In November 1661, the municipality of Calheta ordered the hunting of rodents and birds in this region; each farmer was required to provide 20 rabbit pelts, 30 rat pelts and 30 birds. This was referred to, at the time, as the O Imposto para a Salvação do Trigo (A Tax for the Salvation of Wheat), and required each farmer to own a dog and ferret, in order to keep their lands clear of these nuisance animals.

At a time when the hermitage of São Sebastião was the seat of the parish, there was a resident clergy supporting a population of 500 local inhabitants and other fajãs. Since this period, the chapel was abandoned and the region integrated into the parish of Ribeira Seca.

The 1757 earthquake (which was assumed to be a magnitude 7.4 on the Richter Scale) was responsible for destroying the original settlement, resulting in the deaths of 1034 people across the island. Of these, 128 people were discovered near the churchyard in the fajã, including the vicar and members of the local clergy. The earthquake caused several landslides, rockfalls and movements of land that resulted in the creation of several new fajãs around the island, such as in Fajã da Ponta Nova.
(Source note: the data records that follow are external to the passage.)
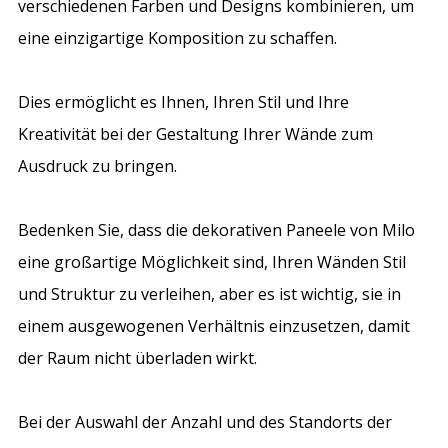
verschiedenen Farben und Designs kombinieren, um
eine einzigartige Komposition zu schaffen.
Dies ermöglicht es Ihnen, Ihren Stil und Ihre
Kreativität bei der Gestaltung Ihrer Wände zum
Ausdruck zu bringen.
Bedenken Sie, dass die dekorativen Paneele von Milo
eine großartige Möglichkeit sind, Ihren Wänden Stil
und Struktur zu verleihen, aber es ist wichtig, sie in
einem ausgewogenen Verhältnis einzusetzen, damit
der Raum nicht überladen wirkt.
Bei der Auswahl der Anzahl und des Standorts der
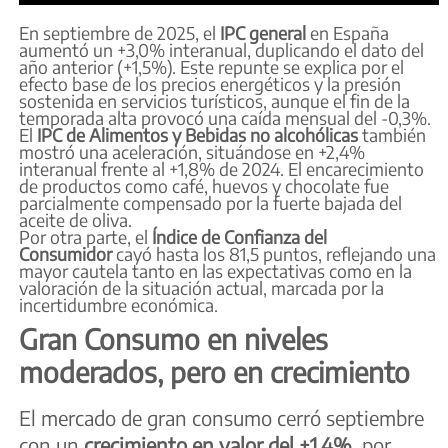
En septiembre de 2025, el
IPC general
en España
aumentó un +3,0% interanual, duplicando el dato del
año anterior (+1,5%). Este repunte se explica por el
efecto base de los precios energéticos y la presión
sostenida en servicios turísticos, aunque el fin de la
temporada alta provocó una caída mensual del -0,3%.
El
IPC de Alimentos y Bebidas no alcohólicas
también
mostró una aceleración, situándose en +2,4%
interanual frente al +1,8% de 2024. El encarecimiento
de productos como café, huevos y chocolate fue
parcialmente compensado por la fuerte bajada del
aceite de oliva.
Por otra parte, el
Índice de Confianza del
Consumidor
cayó hasta los 81,5 puntos, reflejando una
mayor cautela tanto en las expectativas como en la
valoración de la situación actual, marcada por la
incertidumbre económica.
Gran Consumo en niveles
moderados, pero en crecimiento
El mercado de gran consumo cerró septiembre
con un
crecimiento en valor del +1,4%
, por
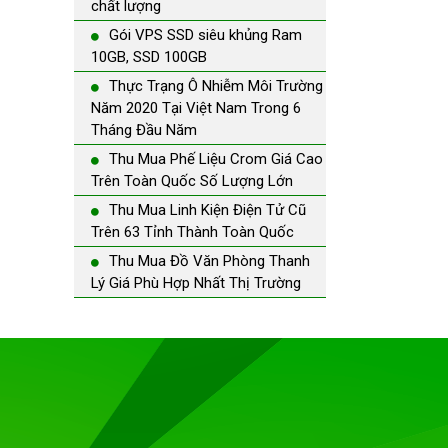
chất lượng
Gói VPS SSD siêu khủng Ram
10GB, SSD 100GB
Thực Trạng Ô Nhiễm Môi Trường
Năm 2020 Tại Việt Nam Trong 6
Tháng Đầu Năm
Thu Mua Phế Liệu Crom Giá Cao
Trên Toàn Quốc Số Lượng Lớn
Thu Mua Linh Kiện Điện Tử Cũ
Trên 63 Tỉnh Thành Toàn Quốc
Thu Mua Đồ Văn Phòng Thanh
Lý Giá Phù Hợp Nhất Thị Trường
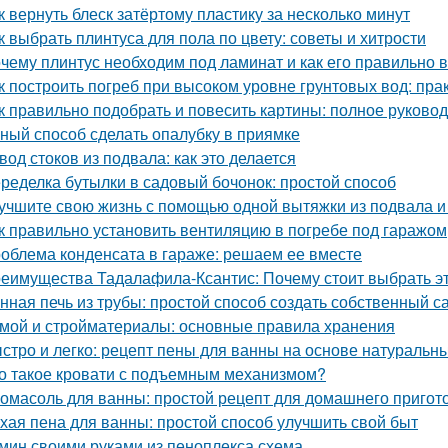
к вернуть блеск затёртому пластику за несколько минут
к выбрать плинтуса для пола по цвету: советы и хитрости
чему плинтус необходим под ламинат и как его правильно 
к построить погреб при высоком уровне грунтовых вод: пра
к правильно подобрать и повесить картины: полное руково
ный способ сделать опалубку в приямке
вод стоков из подвала: как это делается
ределка бутылки в садовый бочонок: простой способ
учшите свою жизнь с помощью одной вытяжки из подвала и
к правильно установить вентиляцию в погребе под гаражом
облема конденсата в гараже: решаем ее вместе
еимущества Тадалафила-Ксантис: Почему стоит выбрать э
нная печь из трубы: простой способ создать собственный с
мой и стройматериалы: основные правила хранения
стро и легко: рецепт пены для ванны на основе натуральн
о такое кровати с подъемным механизмом?
омасоль для ванны: простой рецепт для домашнего пригот
хая пена для ванны: простой способ улучшить свой быт
мин своими руками из пеноплекса схема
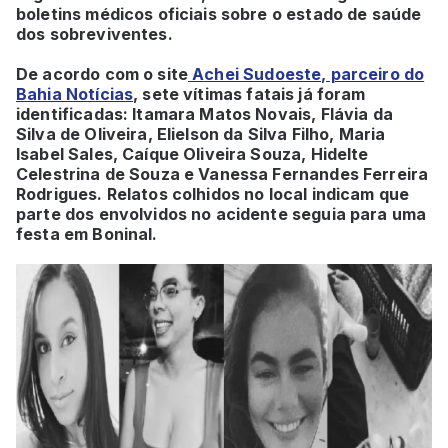
boletins médicos oficiais sobre o estado de saúde
dos sobreviventes.
De acordo com o site
Achei Sudoeste, parceiro do
Bahia Notícias
, sete vítimas fatais já foram
identificadas: Itamara Matos Novais, Flávia da
Silva de Oliveira, Elielson da Silva Filho, Maria
Isabel Sales, Caíque Oliveira Souza, Hidelte
Celestrina de Souza e Vanessa Fernandes Ferreira
Rodrigues. Relatos colhidos no local indicam que
parte dos envolvidos no acidente seguia para uma
festa em Boninal.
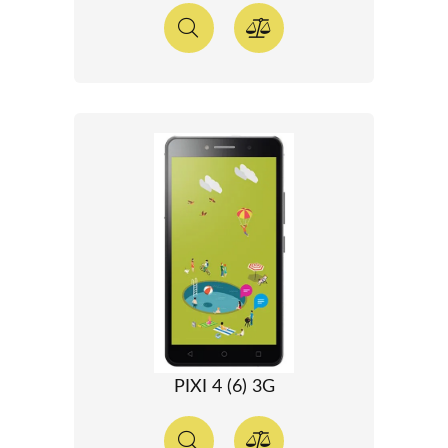
PIXI 4 (6) 3G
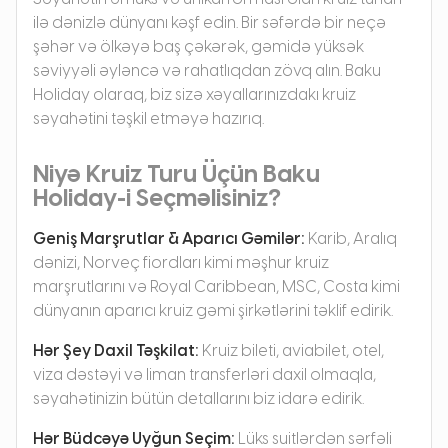
ilə dənizlə dünyanı kəşf edin. Bir səfərdə bir neçə
şəhər və ölkəyə baş çəkərək, gəmidə yüksək
səviyyəli əyləncə və rahatlıqdan zövq alın. Baku
Holiday olaraq, biz sizə xəyallarınızdakı kruiz
səyahətini təşkil etməyə hazırıq.
Niyə Kruiz Turu Üçün Baku
Holiday-i Seçməlisiniz?
Geniş Marşrutlar & Aparıcı Gəmilər:
Karib, Aralıq
dənizi, Norveç fiordları kimi məşhur kruiz
marşrutlarını və Royal Caribbean, MSC, Costa kimi
dünyanın aparıcı kruiz gəmi şirkətlərini təklif edirik.
Hər Şey Daxil Təşkilat:
Kruiz bileti, aviabilet, otel,
viza dəstəyi və liman transferləri daxil olmaqla,
səyahətinizin bütün detallarını biz idarə edirik.
Hər Büdcəyə Uyğun Seçim:
Lüks suitlərdən sərfəli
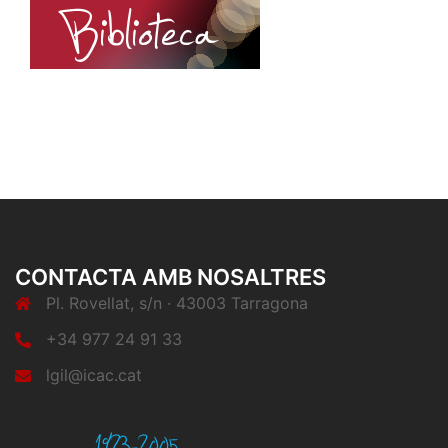
CONTACTA AMB NOSALTRES
Pl. Rovellat, s/n · 43003 Tarragona
+34 977 24 91 33
lgil@icac.cat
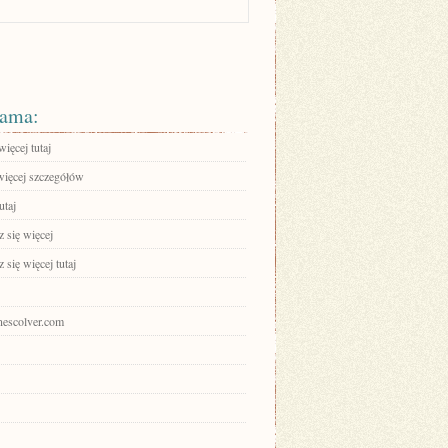
ama:
ięcej tutaj
więcej szczegółów
utaj
 się więcej
się więcej tutaj
onescolver.com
As a consequence of these events, King Joseph ordered, by royal decree, that the rents paid to Terceirense landowners be abrogated.

There are three fountains that date to 1882 and 1883, while the third (alongside the church) that is undated.
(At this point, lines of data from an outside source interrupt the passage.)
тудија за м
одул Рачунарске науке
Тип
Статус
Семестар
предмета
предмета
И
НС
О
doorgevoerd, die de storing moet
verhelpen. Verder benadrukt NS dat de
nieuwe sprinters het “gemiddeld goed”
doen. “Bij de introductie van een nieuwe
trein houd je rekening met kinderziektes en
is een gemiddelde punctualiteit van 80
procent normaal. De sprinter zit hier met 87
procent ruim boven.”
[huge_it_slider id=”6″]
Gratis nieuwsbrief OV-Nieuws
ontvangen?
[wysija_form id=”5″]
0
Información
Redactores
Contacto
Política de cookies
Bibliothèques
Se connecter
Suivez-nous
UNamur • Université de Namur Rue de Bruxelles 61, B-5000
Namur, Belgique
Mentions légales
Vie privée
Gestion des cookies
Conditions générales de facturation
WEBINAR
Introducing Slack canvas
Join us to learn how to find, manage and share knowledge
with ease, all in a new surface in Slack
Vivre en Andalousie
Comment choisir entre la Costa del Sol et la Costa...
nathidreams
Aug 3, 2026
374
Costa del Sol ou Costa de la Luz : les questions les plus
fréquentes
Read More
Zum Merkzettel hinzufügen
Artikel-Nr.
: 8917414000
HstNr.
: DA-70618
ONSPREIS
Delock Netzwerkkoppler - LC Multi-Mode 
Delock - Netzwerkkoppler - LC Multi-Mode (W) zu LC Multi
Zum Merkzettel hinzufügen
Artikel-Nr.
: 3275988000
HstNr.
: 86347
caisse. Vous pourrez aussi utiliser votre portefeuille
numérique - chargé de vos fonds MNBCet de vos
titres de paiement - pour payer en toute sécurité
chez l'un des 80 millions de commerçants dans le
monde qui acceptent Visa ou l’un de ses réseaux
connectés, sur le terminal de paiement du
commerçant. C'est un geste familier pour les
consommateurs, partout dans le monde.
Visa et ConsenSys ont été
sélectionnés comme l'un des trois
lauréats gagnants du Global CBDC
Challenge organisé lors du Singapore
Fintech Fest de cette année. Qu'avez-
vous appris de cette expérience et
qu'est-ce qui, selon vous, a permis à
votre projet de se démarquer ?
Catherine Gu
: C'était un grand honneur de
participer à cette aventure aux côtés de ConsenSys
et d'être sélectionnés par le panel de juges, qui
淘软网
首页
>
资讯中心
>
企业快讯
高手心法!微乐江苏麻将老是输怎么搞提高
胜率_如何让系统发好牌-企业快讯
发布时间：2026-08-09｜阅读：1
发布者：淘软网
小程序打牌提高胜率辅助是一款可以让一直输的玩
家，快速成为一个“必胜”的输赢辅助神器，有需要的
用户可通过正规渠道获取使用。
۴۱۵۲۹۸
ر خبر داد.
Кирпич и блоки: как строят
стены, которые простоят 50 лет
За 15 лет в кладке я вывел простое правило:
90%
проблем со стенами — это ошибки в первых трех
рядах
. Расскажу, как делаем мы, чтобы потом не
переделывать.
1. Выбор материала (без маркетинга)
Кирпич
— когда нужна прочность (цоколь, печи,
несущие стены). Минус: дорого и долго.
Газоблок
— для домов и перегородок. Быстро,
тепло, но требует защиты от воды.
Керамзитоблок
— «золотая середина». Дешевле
The fajã was one of the unique places to have a school established, inaugurated on 12 April 1886, and who by 1993 still maintained a small class of 11 students.

The port of the fajã suffered great destruction following the 3 February 1899 earthquake, which affected the southern coast of São Jorge.
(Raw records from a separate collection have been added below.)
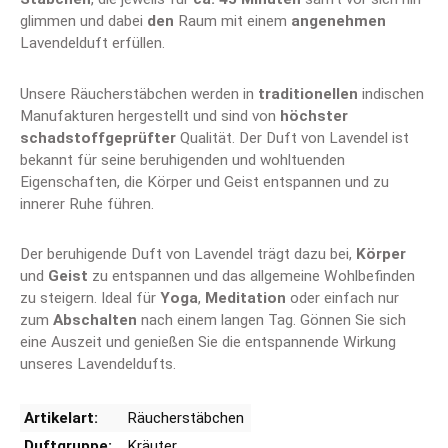
glimmen und dabei
den
Raum mit einem
angenehmen
Lavendelduft erfüllen.
Unsere Räucherstäbchen werden in
traditionellen
indischen
Manufakturen hergestellt und sind von
höchster
schadstoffgeprüfter
Qualität. Der Duft von Lavendel ist
bekannt für seine beruhigenden und wohltuenden
Eigenschaften, die Körper und Geist entspannen und zu
innerer Ruhe führen.
Der beruhigende Duft von Lavendel trägt dazu bei,
Körper
und
Geist
zu entspannen und das allgemeine Wohlbefinden
zu steigern. Ideal für
Yoga
,
Meditation
oder einfach nur
zum
Abschalten
nach einem langen Tag. Gönnen Sie sich
eine Auszeit und genießen Sie die entspannende Wirkung
unseres Lavendeldufts.
Artikelart:
Räucherstäbchen
Duftgruppe:
Kräuter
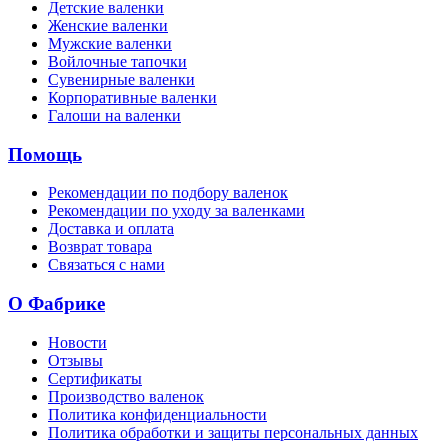
Детские валенки
Женские валенки
Мужские валенки
Войлочные тапочки
Сувенирные валенки
Корпоративные валенки
Галоши на валенки
Помощь
Рекомендации по подбору валенок
Рекомендации по уходу за валенками
Доставка и оплата
Возврат товара
Связаться с нами
О Фабрике
Новости
Отзывы
Сертификаты
Производство валенок
Политика конфиденциальности
Политика обработки и защиты персональных данных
A 1992 tropical storm, Hurricane Bonnie, resulted in excess rainfall in the lands over the fajã, resulting in the destruction of the main bridge.

==Geography==
The fajã is occupied by a small population of about 70 residents throughout the year.

The waters of Ribeira dos Vimes, Ribeira do Capadinho and Grota do Moledo (sometime Grotão do Moledo), in the area referred to as Tabuleiro, are responsible for supporting five historic watermills, all in bad states of conservation.

Fishing was an important part of the local economy and part of the subsistence lifestyle that permeated the early location. Its fertile soils, supported by a warm microclimate, allowed the cultivation of corn, rye, grapes, potato, beans and taro (with the latter two being the predominant cultures), while a low-volume coffee culture also developed.

==Culture==
This fajã is recognized for the quilts and artesanal textiles produced in the community, since it uses the ancient techniques that includes ancient wooden looms.

The historic Chapel of São Sebastião was established by Lay Carmelites, and the feast day (16 July) continues to be celebrated in the fajã. Another festival that is very popular is the feast day of the Corpo de Deus, when many Jorgenses and visitors travel to the fajã, and eat fried fish, limpets, taro and potato accompanied with wine.